Consider now the situation which arises when a mobile terminal leaves the area covered by a RNC with which the terminal is registered, and enters the area covered by a second RNC. Under the UTRAN protocols, the RRC remains terminated at the first RNC whilst the terminal takes advantage of a cell and common transport channel of the second RNC. Thus, the first RNC remains as the serving RNC with a connection to the core network whilst the second RNC becomes the controlling RNC. The controlling RNC is in control of the NodeB where the mobile terminal is located and in particular of the logical resources (transport channels) at that NodeB. In this scenario the controlling RNTC is referred to as a “drift” RNC (the controlling RNC will also be acting as a serving RNC for mobile terminals registered with that RNC). The protocol model for the FACH transport channel when the serving and controlling RNCs are separate is illustrated in FIG. 3. It will be noted that a new interface Iur is exposed between the serving and the controlling RNCs. An Iur FACH FP is used to interwork the Common MAC (MAC-c) at the controlling RNC with the Dedicated MAC (MAC-d) at the serving RNC.
In both of the scenarios illustrated in FIGS. 2 and 3, an important task of the MAC-c entity is the scheduling of packets (MAC PDUs) for transmission over the air interface. If it were the case that all packets received by the MAC-c entity were of equal priority (and of the same size), then scheduling would be a simple matter of queuing the received packets and sending them on a first come first served basis. However, UMTS defines a framework in which different Quality of Services (QoSs) may be assigned to different RABs. Packets corresponding to a RAB which has been allocated a high QoS should be transmitted over the air interface as a high priority whilst packets corresponding to a RAB which has been allocated a low QoS should be transmitted over the air interface as a lower priority. Priorities are determined at the MAC entity (MAC-c or MAC-d) on the basis of RAB parameters.

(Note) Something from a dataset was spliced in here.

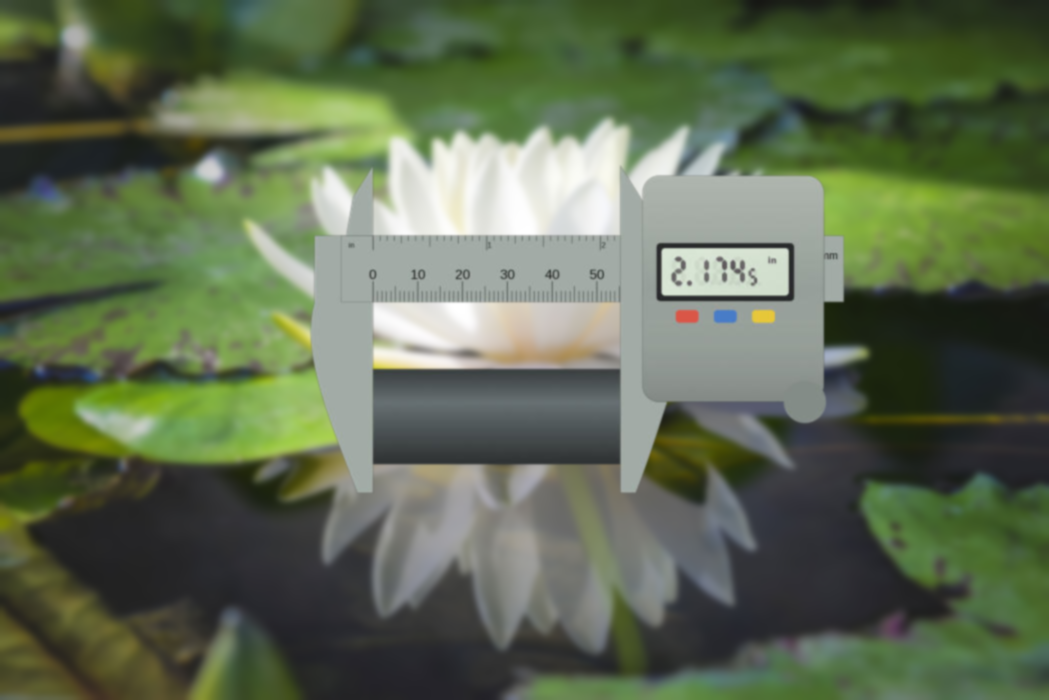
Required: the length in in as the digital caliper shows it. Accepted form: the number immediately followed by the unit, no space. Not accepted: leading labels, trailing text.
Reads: 2.1745in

UMTS deals with the question of priority by providing at the controlling RNC a set of queues for each FACH. The queues are associated with respective priority levels. An algorithm is defined for selecting packets from the queues in such a way that packets in the higher priority queues are (on average) dealt with more quickly than packets in the lower priority queues. The nature of this algorithm is complicated by the fact that the FACHs which are sent on the same physical channel are not independent of one another. More particularly, a set of Transport Format Combinations (TFCs) is defined for each S-CCPCH, where each TFC comprises a transmission time interval, a packet size, and a total transmission size (indicating the number of packets in the transmission) for each FACH. The algorithm must select for the FACHs a TFC which matches one of those present in the TFC set.